Unfortunately we are down to 7 people. This kind of throws a bit of a spanner in the works. Has anyone had this scenario before and how did you manage it? We'd like to keep the teams concept if possible, but now need to think about how to manage the missing person in terms of score.  I thought about introducing a "ghost" player who would score the average score on each of the holes rounded up of the players in the team of 3? giving them an overall score for the ghost.  This might get complicated but would give a score based upon how the whole team were doing. 

Or we could simply double up the score of the person playing by themselves for the fourball, although this seems to favour the team of four, as if the individual does badly then the match is automatically lost pretty much, but then if he does well I guess the match is automatically won.  Just not sure that works out fair.  

I think the most important thing is that all the players have the opportunity to win the same number of points across the teams. We are going to be playing 6 rounds of golf(hopefully). 

Any advice you can give me with respect of this would be greatly appreciated 

Thanks


----------



## Deleted Member 1156 (Feb 20, 2017)

Slightly off topic but have you thought about advertising for somebody from here to join your trip and get it back up to 8 people? It's been done in the past and there may be someone interested.
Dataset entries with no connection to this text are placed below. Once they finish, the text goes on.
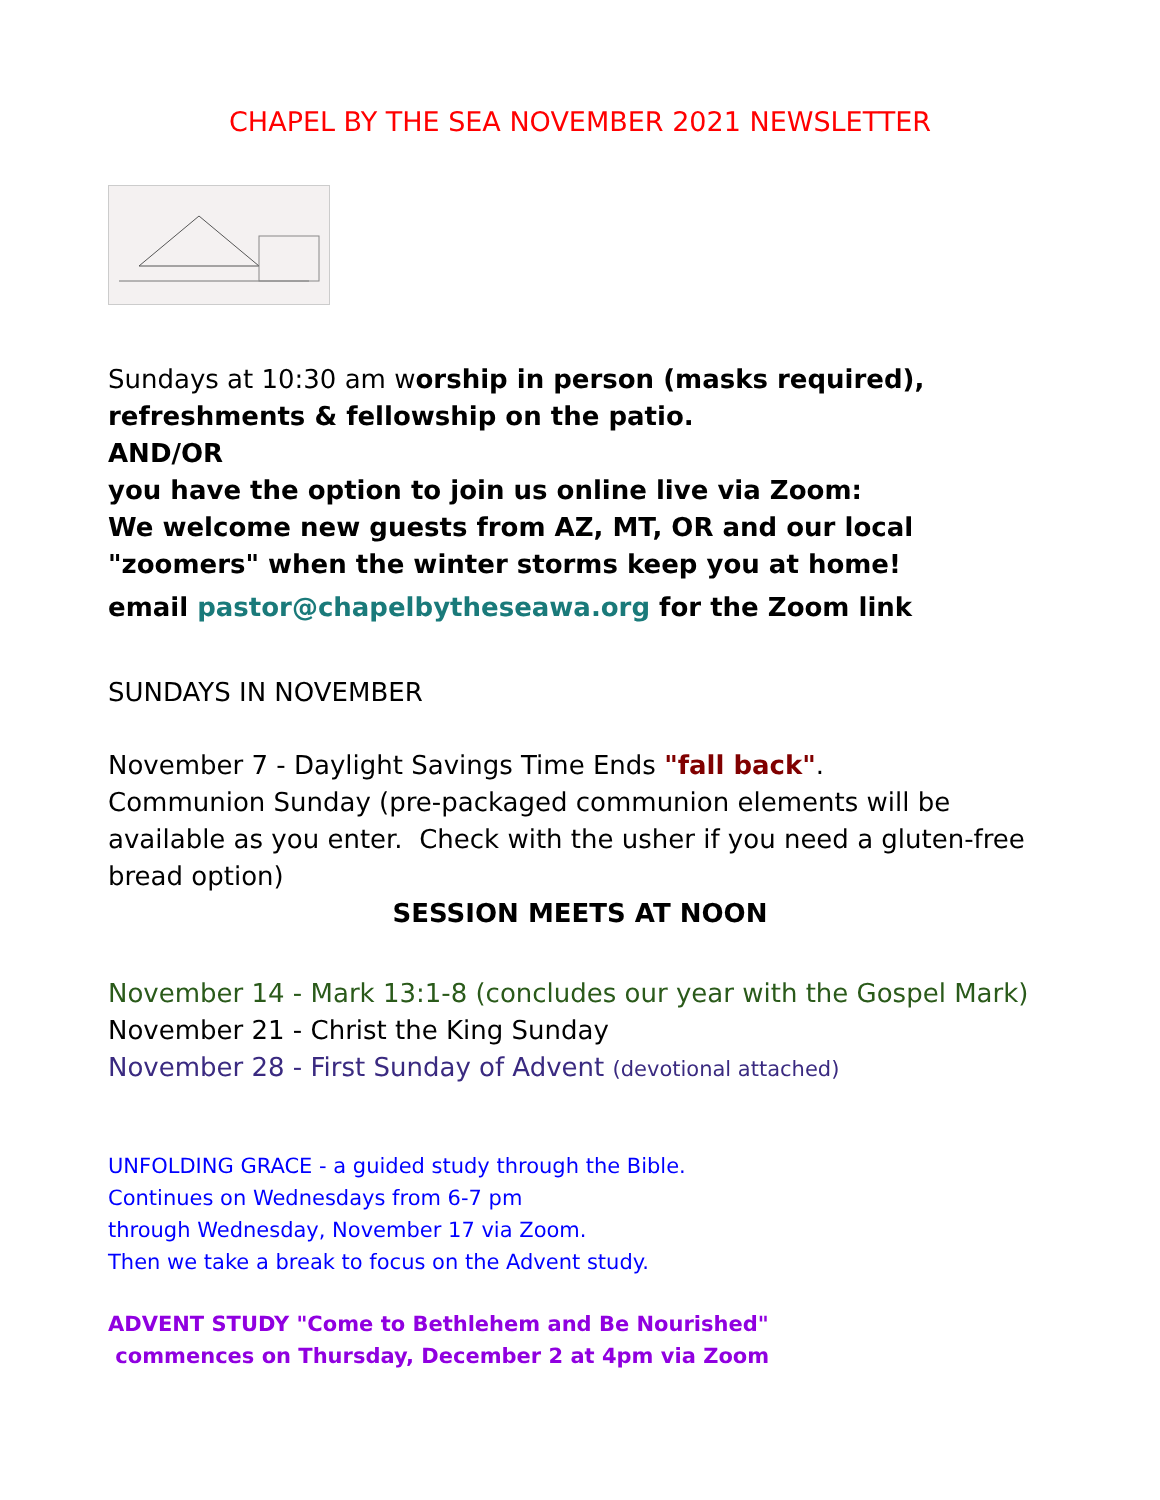CHAPEL BY THE SEA NOVEMBER 2021 NEWSLETTER
Sundays at 10:30 am worship in person (masks required),
refreshments & fellowship on the patio.
AND/OR
you have the option to join us online live via Zoom:
We welcome new guests from AZ, MT, OR and our local
"zoomers" when the winter storms keep you at home!
email pastor@chapelbytheseawa.org for the Zoom link
SUNDAYS IN NOVEMBER
November 7 - Daylight Savings Time Ends "fall back".
Communion Sunday (pre-packaged communion elements will be available as you enter. Check with the usher if you need a gluten-free bread option)
SESSION MEETS AT NOON
November 14 - Mark 13:1-8 (concludes our year with the Gospel Mark)
November 21 - Christ the King Sunday
November 28 - First Sunday of Advent (devotional attached)
UNFOLDING GRACE - a guided study through the Bible.
Continues on Wednesdays from 6-7 pm
through Wednesday, November 17 via Zoom.
Then we take a break to focus on the Advent study.
ADVENT STUDY "Come to Bethlehem and Be Nourished"
commences on Thursday, December 2 at 4pm via Zoom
Or if you are a tight knit group and don't want any strangers then I don't have a clue how to resolve your problem    :ears:


----------



## louise_a (Feb 20, 2017)

Why not just do it as a singles competition or how about randomly picking one of the scores from the team of 4 to make up the ghost players score.


----------



## hovis (Feb 20, 2017)

perhaps it's because i don't play many comps but why not just go and have fun and forget about the formats.


----------



## Senseicads (Feb 20, 2017)

drive4show said:



			Slightly off topic but have you thought about advertising for somebody from here to join your trip and get it back up to 8 people? It's been done in the past and there may be someone interested.

Or if you are a tight knit group and don't want any strangers then I don't have a clue how to resolve your problem    :ears:



Click to expand...

It's the latter to be honest, we play together all the time and going out with friends is part of the fun for us!


----------



## Senseicads (Feb 20, 2017)

louise_a said:



			Why not just do it as a singles competition or how about randomly picking one of the scores from the team of 4 to make up the ghost players score.
		
Click to expand...

Well we went on holiday with just four of us last year and did just that.  This year our playing group had expanded a bit and we wanted to try going for a ryder cup style competition with teams.  Quite excited about getting team shirts/colours etc.  so just trying a good, fair way(no pun intended) of making it work!   in terms of randomly picking that could work.  just trying to make sure it is fair is all


----------



## Region3 (Feb 20, 2017)

Ghost player just makes 18 pars?


----------



## Senseicads (Feb 20, 2017)

Region3 said:



			Ghost player just makes 18 pars?
		
Click to expand...

Do you want the ghost player to win?? none of us are good enough to make 18 pars!!


----------



## Region3 (Feb 20, 2017)

Senseicads said:



			Do you want the ghost player to win?? none of us are good enough to make 18 pars!! 

Click to expand...

Lol.

Sorry, I thought the ghost was just for people to play matchplay against, so 18 pars would be like playing a bogey comp.


----------



## Senseicads (Feb 21, 2017)

Region3 said:



			Lol.

Sorry, I thought the ghost was just for people to play matchplay against, so 18 pars would be like playing a bogey comp.
		
Click to expand...

Ha ha, no worries!  Thinking of doing something complicated, average per hole of the three players on the three player team, applied to the ghost, and worked out against the two people playing against them.


----------